“We have not ended racial caste in America; we have merely redesigned it.”
45 years ago yesterday Martin Luther King Jr. delivered “I’ve been to the mountaintop,” his final speech, to a crowd at the Mason Temple in Memphis Tennessee. Todd Chretien writes on the socialistworker.org, “Each time I listen to it, I stop, I’m captivated, and I’m forced to try to come to terms with what it means to fight for a better world.” The day following this speech, April 4, 1968, he was murdered. While we have come a way since 1986, there is still much work to be done. As Michelle Alexander argues in her critical book The New Jim Crow, “we have not ended racial caste in America; we have merely redesigned it.” Staring with the school to prison pipeline African American children are being disproportionately siphoned into the justice system, disproportionately sentenced as adults, and then saddled with criminal records.
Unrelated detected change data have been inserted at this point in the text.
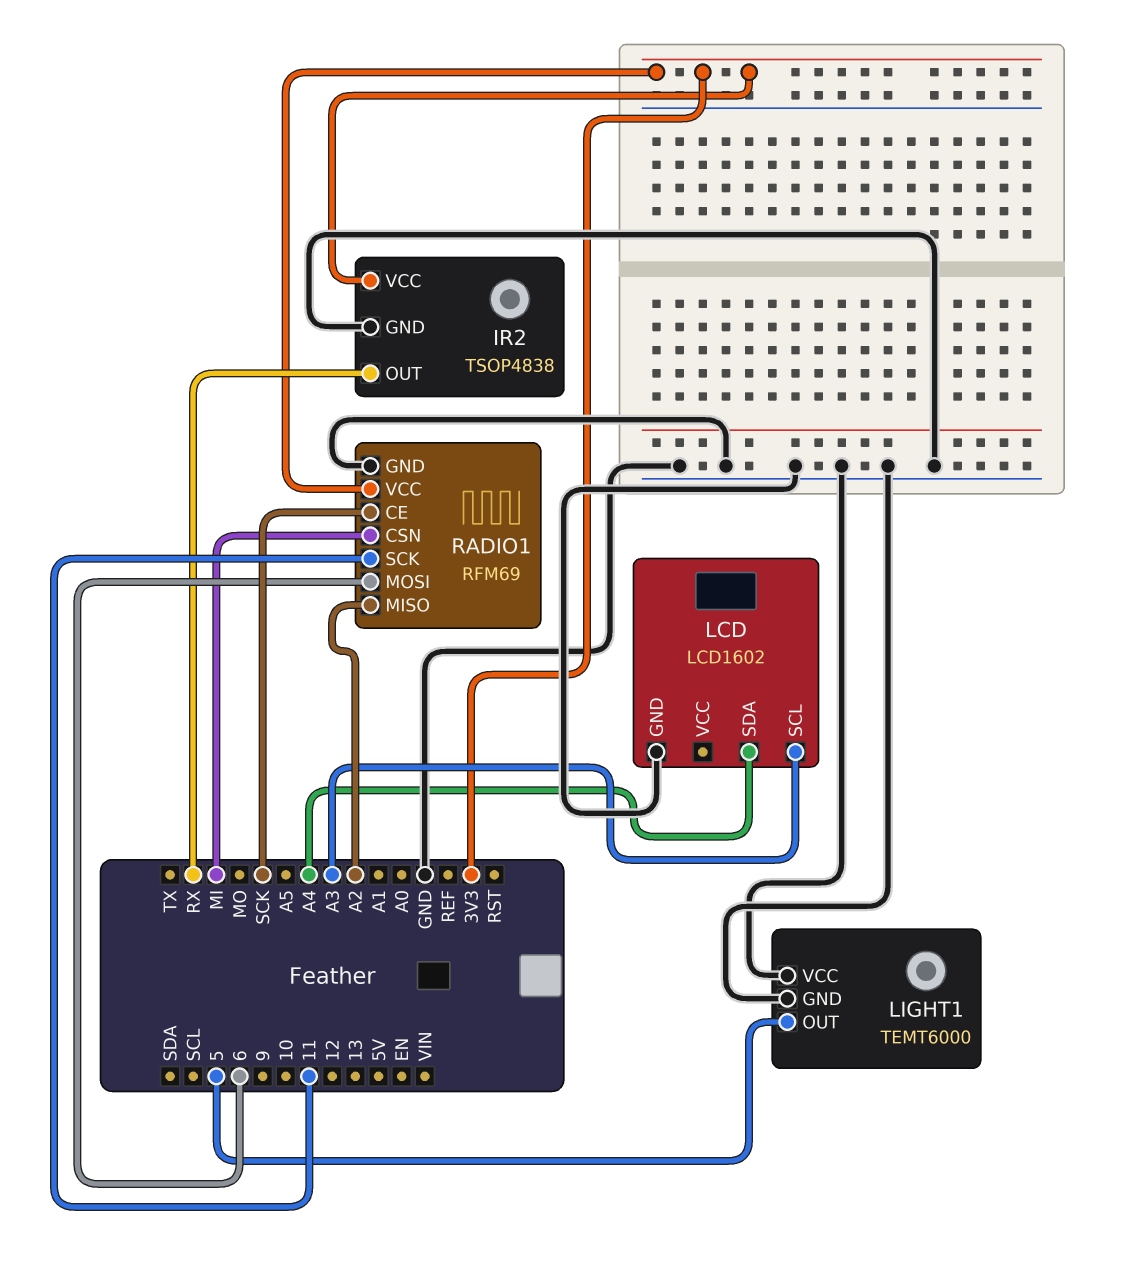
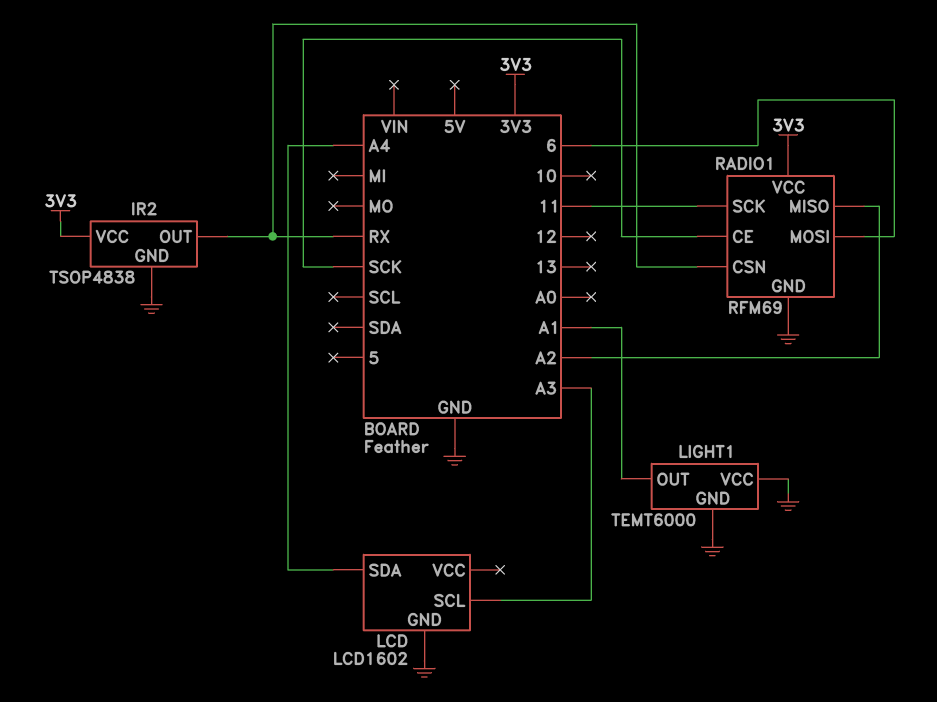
LIGHT1 pin OUT: 5 -> A1
RADIO1 pin CSN: MI -> RX

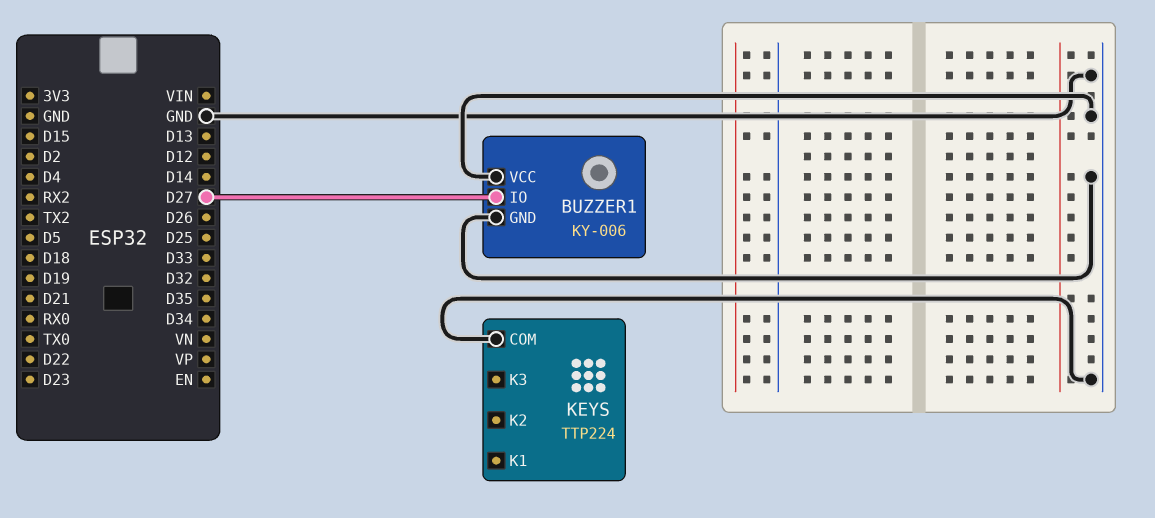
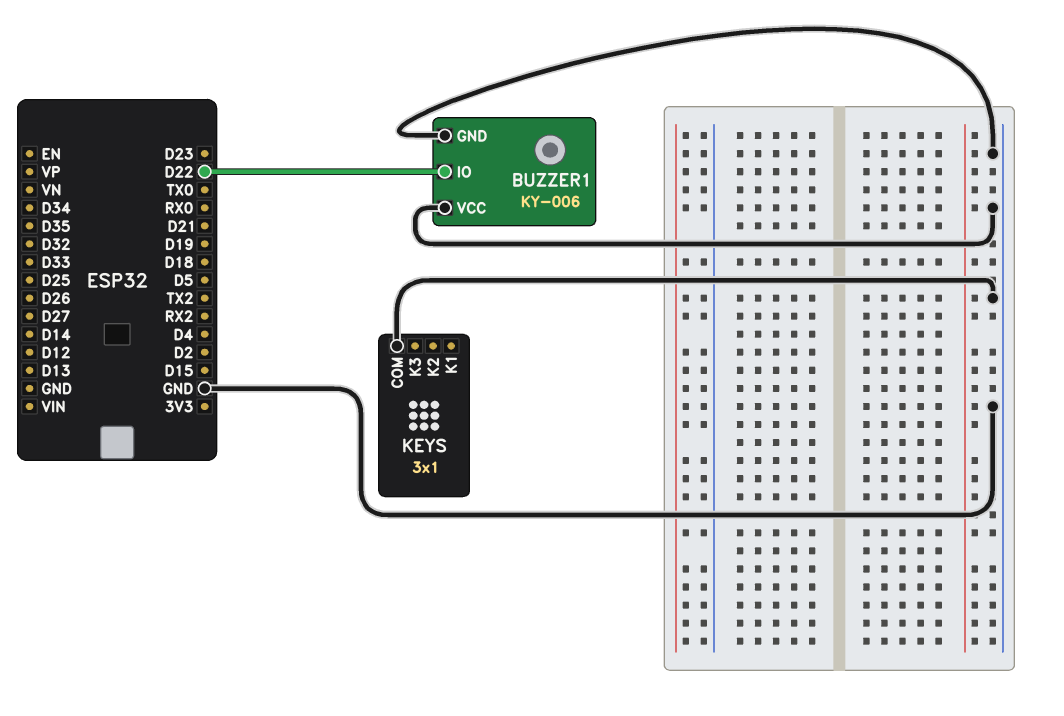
BUZZER1 pin IO: D27 -> D22
KEYS: TTP224 -> 3x1

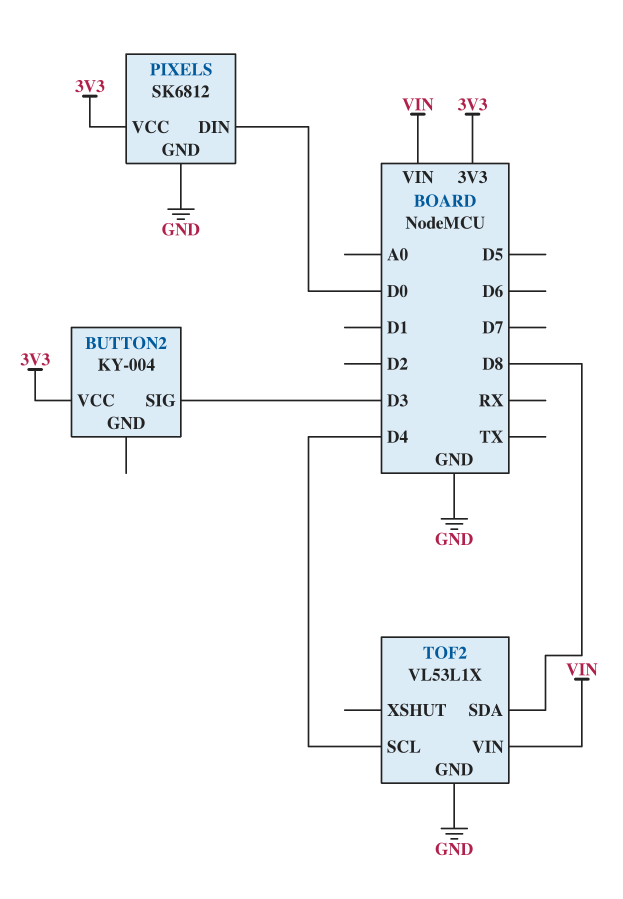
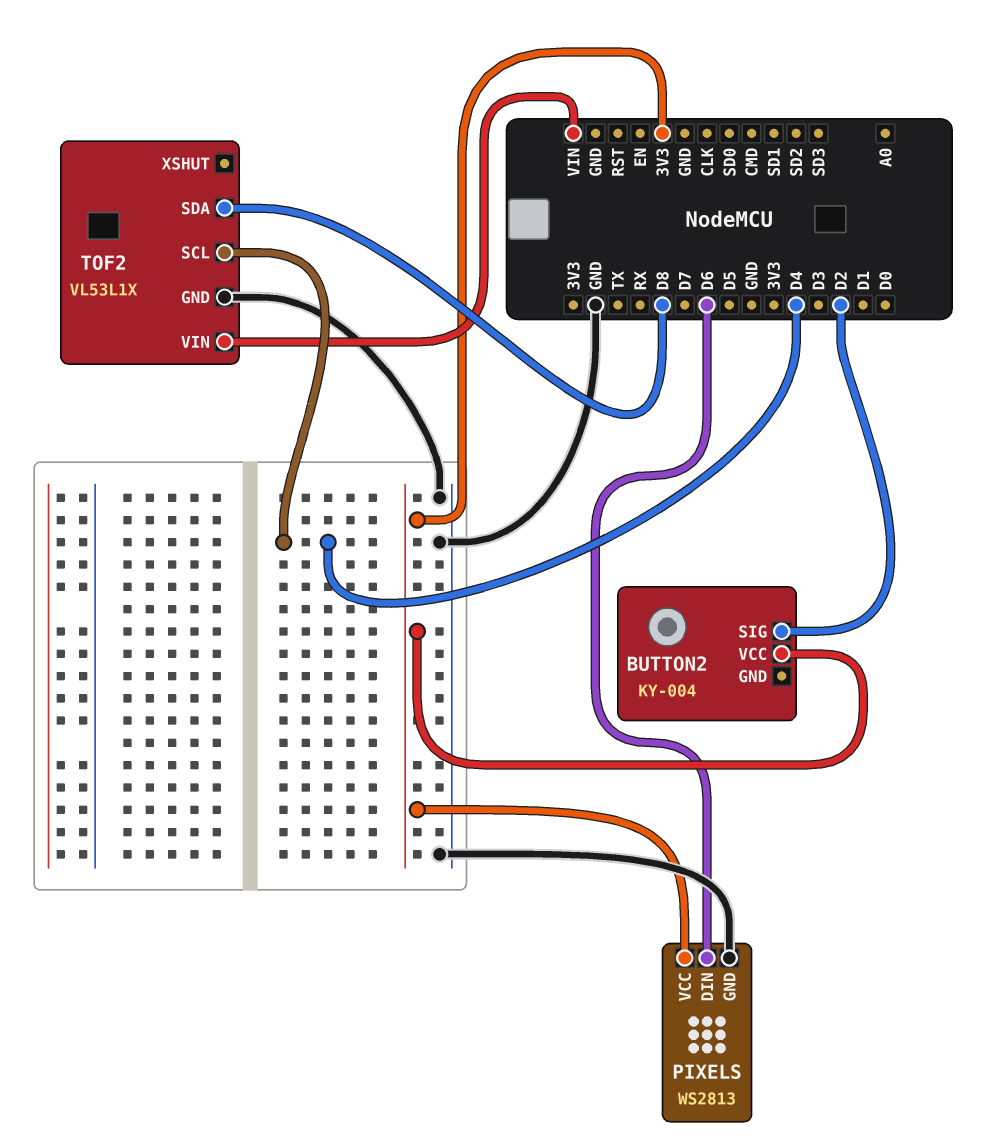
BUTTON2 pin SIG: D3 -> D2
PIXELS: SK6812 -> WS2813
PIXELS pin DIN: D0 -> D6

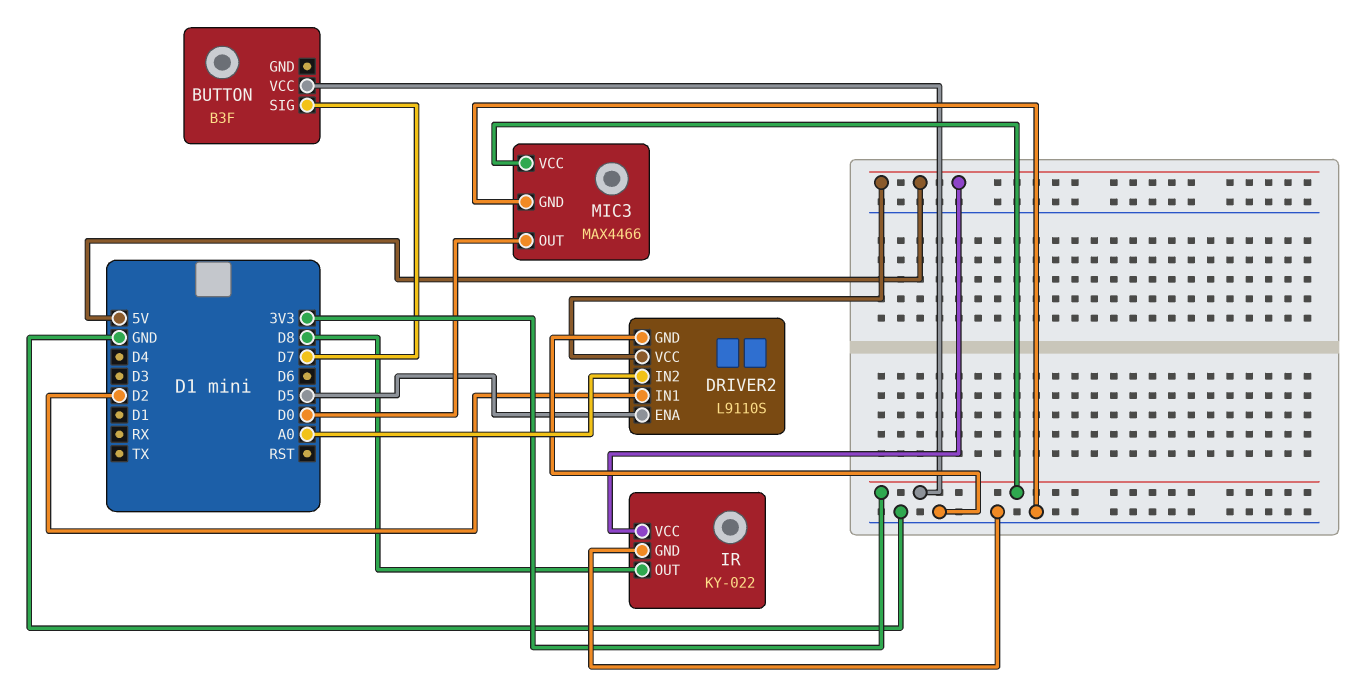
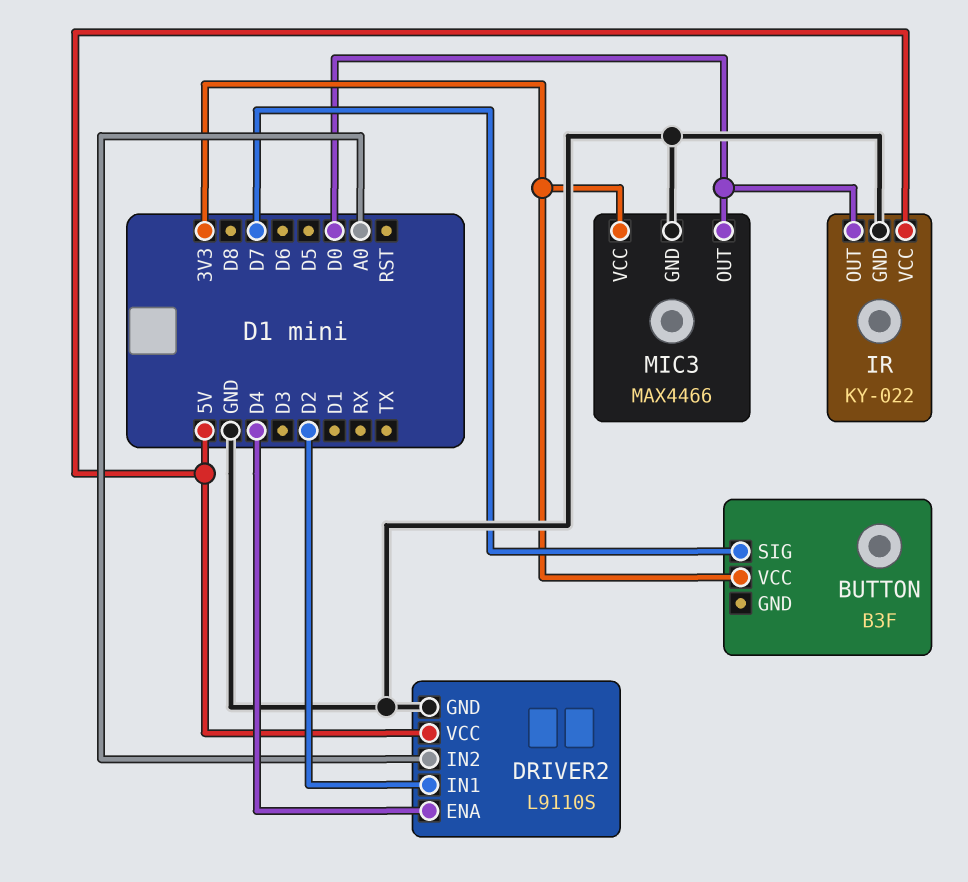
DRIVER2 pin ENA: D5 -> D4
IR pin OUT: D8 -> D0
Research from the Annie E. Casey Foundation demonstrates that at virtually every stage of the juvenile justice process, youth of color– Latinos and African Americans, particularly– receive harsher treatment than their white counterparts, even when they enter the justice system with identical charges and offending histories. As Ms. Alexander states, “it is perfectly legal to discriminate against convicted criminals in nearly all the ways in which it was once legal to discriminate against African Americans.”
45 years after the fact, Mr. King’s speech resonates truer than ever: “We have been forced to a point where we are going to have to grapple with the problems that men have been trying to grapple with through history, but the demands didn’t force them to do it. Survival demands that we grapple with them.”